ADVANCED TREATMENT FOR GASTRIC VARICES — GLUE-COIL EMBOLIZATION
GASTRIC VARICES
Patients with end-stage liver disease (cirrhosis) or patients with other causes of portal hypertension can develop abnormal blood vessels along the wall of the gut.
Most commonly, these abnormal blood vessels, called varices, develop in the lower esophagus. The standard therapy for the treatment of varices in the esophagus that have bled or that are at risk of bleeding involves the use of rubber bands placed around the varices to squeeze them and cause them to clot.
Varices may also develop in the stomach in up to 20% of people with portal hypertension. Though varices are less common in the stomach, they are potentially deadlier if they start to bleed.
WHAT ARE THE TREATMENT OPTIONS?
Because varices in the stomach are typically deeper within the stomach wall compared to the esophagus, rubber band therapy is inappropriate for isolated gastric varices since the entire vessel may not be captured within the rubber band. Rubber band therapy may thus result in catastrophic bleeding as the rubber band sloughs off.
Instead, we treat varices in the stomach with a technique called glue-coil embolization.
This technique was invented here at IES by Dr. Binmoeller and has subsequently been adapted at expert centers worldwide as first-line therapy for gastric varices.
Prior to the development of this therapy, patients frequently needed to have something called a TIPS created (Transjugular Intrahepatic Portosystemic Shunt). This procedure reduces pressure in varices to stop or prevent bleeding by shunting blood away from them. While this procedure can be successful for the treatment of varices, it risks decompensation of the liver and can cause the development of confusion due to hepatic encephalopathy.
WHAT IS GLUE-COIL EMBOLIZATION?
During this procedure, endoscopy is performed using a scope with an ultrasound probe at its end. While the patient is sedated, the scope is advanced through the mouth into the patient’s stomach. There, an ultrasound examination is used to identify the size and location of gastric varices.
Frequently, multiple gastric varices are present but the main blood vessel supplying the gastric varices can be identified by ultrasound. Under real-time ultrasound imaging, a needle is then introduced into the stomach and used to inject a material equivalent to superglue into the gastric varix blood vessel.
The major risk of glue injection alone is that the glue can flow through the bloodstream to a different location before it hardens, causing a clot in an unwanted and potentially dangerous location such as the lungs, or in some cases, the brain.
To prevent the glue from being carried away in the blood before hardening, what we first inject into the blood vessel is a metal coil.
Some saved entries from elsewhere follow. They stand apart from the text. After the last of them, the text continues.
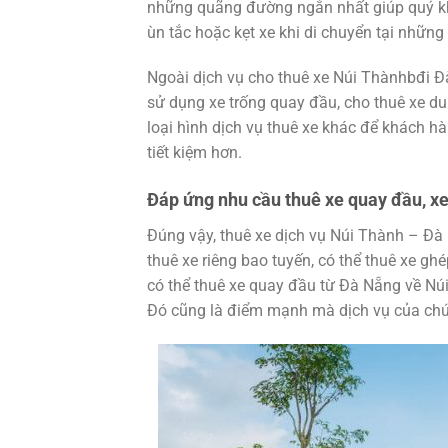
những quãng đường ngắn nhất giúp quý kh
ùn tắc hoặc kẹt xe khi di chuyển tại nhữn
Ngoài dịch vụ cho thuê xe Núi Thànhbđi Đà
sử dụng xe trống quay đầu, cho thuê xe du 
loại hình dịch vụ thuê xe khác để khách 
tiết kiệm hơn.
Đáp ứng nhu cầu thuê xe quay đầu, x
Đúng vậy, thuê xe dịch vụ Núi Thành – Đà 
thuê xe riêng bao tuyến, có thể thuê xe g
có thể thuê xe quay đầu từ Đà Nẵng về Nú
Đó cũng là điểm mạnh mà dịch vụ của ch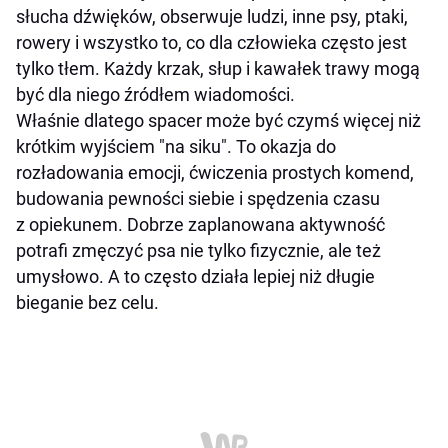
słucha dźwięków, obserwuje ludzi, inne psy, ptaki,
rowery i wszystko to, co dla człowieka często jest
tylko tłem. Każdy krzak, słup i kawałek trawy mogą
być dla niego źródłem wiadomości.
Właśnie dlatego spacer może być czymś więcej niż
krótkim wyjściem "na siku". To okazja do
rozładowania emocji, ćwiczenia prostych komend,
budowania pewności siebie i spędzenia czasu
z opiekunem. Dobrze zaplanowana aktywność
potrafi zmęczyć psa nie tylko fizycznie, ale też
umysłowo. A to często działa lepiej niż długie
bieganie bez celu.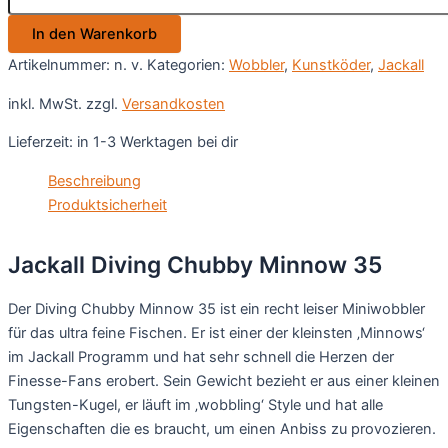
Minnow
In den Warenkorb
35
Menge
Artikelnummer:
n. v.
Kategorien:
Wobbler
,
Kunstköder
,
Jackall
inkl. MwSt.
zzgl.
Versandkosten
Lieferzeit:
in 1-3 Werktagen bei dir
Beschreibung
Produktsicherheit
Jackall Diving Chubby Minnow 35
Der Diving Chubby Minnow 35 ist ein recht leiser Miniwobbler
für das ultra feine Fischen. Er ist einer der kleinsten ‚Minnows‘
im Jackall Programm und hat sehr schnell die Herzen der
Finesse-Fans erobert. Sein Gewicht bezieht er aus einer kleinen
Tungsten-Kugel, er läuft im ‚wobbling‘ Style und hat alle
Eigenschaften die es braucht, um einen Anbiss zu provozieren.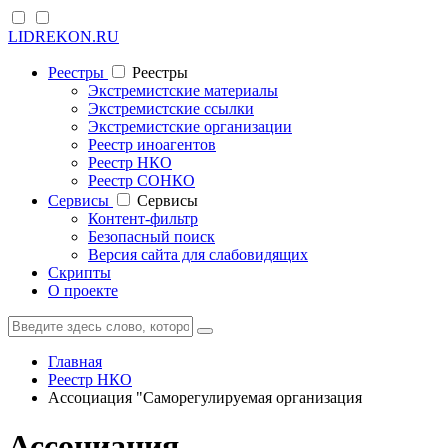
LIDREKON.RU
Реестры
Реестры
Экстремистские материалы
Экстремистские ссылки
Экстремистские организации
Реестр иноагентов
Реестр НКО
Реестр СОНКО
Cервисы
Cервисы
Контент-фильтр
Безопасный поиск
Версия сайта для слабовидящих
Скрипты
О проекте
Главная
Реестр НКО
Ассоциация "Саморегулируемая организация
Ассоциация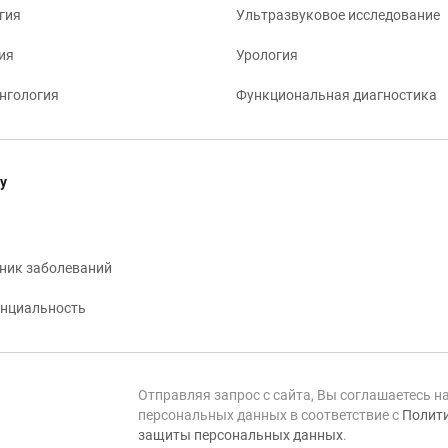
гия
Ультразвуковое исследование
ия
Урология
нгология
Функциональная диагностика
у
ник заболеваний
нциальность
Отправляя запрос с сайта, Вы соглашаетесь н
персональных данных в соответствие с
Полити
защиты персональных данных
.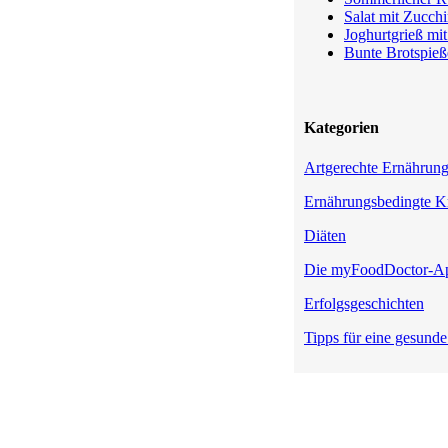
Salat mit Zucchi
Joghurtgrieß mi
Bunte Brotspieß
Kategorien
Artgerechte Ernährun
Ernährungsbedingte K
Diäten
Die myFoodDoctor-A
Erfolgsgeschichten
Tipps für eine gesund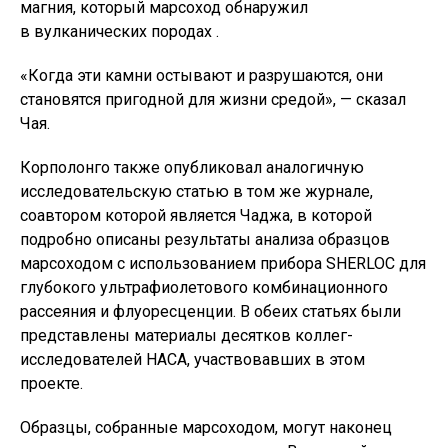
магния, который марсоход обнаружил
в вулканических породах .
«Когда эти камни остывают и разрушаются, они
становятся пригодной для жизни средой», — сказал
Чая.
Корполонго также опубликовал аналогичную
исследовательскую статью в том же журнале,
соавтором которой является Чаджа, в которой
подробно описаны результаты анализа образцов
марсоходом с использованием прибора SHERLOC для
глубокого ультрафиолетового комбинационного
рассеяния и флуоресценции. В обеих статьях были
представлены материалы десятков коллег-
исследователей НАСА, участвовавших в этом
проекте.
Образцы, собранные марсоходом, могут наконец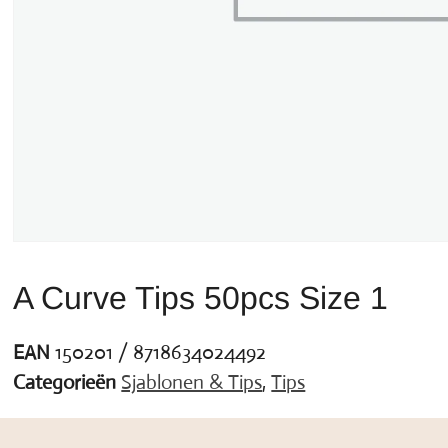
A Curve Tips 50pcs Size 1
EAN
150201 / 8718634024492
Categorieën
Sjablonen & Tips
,
Tips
The coil has wool-like fibers on it, and this structure acts as a scaffold for the glue to stick to so that it hardens at the intended location within the gastric varices.
The use of coil injection prior to glue injection was pioneered here at IES. Endoscopic ultrasound-guided glue-coil injection is very effective at causing gastric varices to clot off completely to stop and prevent life-threatening bleeding.
After the initial treatment, patients will typically have a repeat endoscopy in 1-3 months in order to ensure that the gastric varices have been completely destroyed.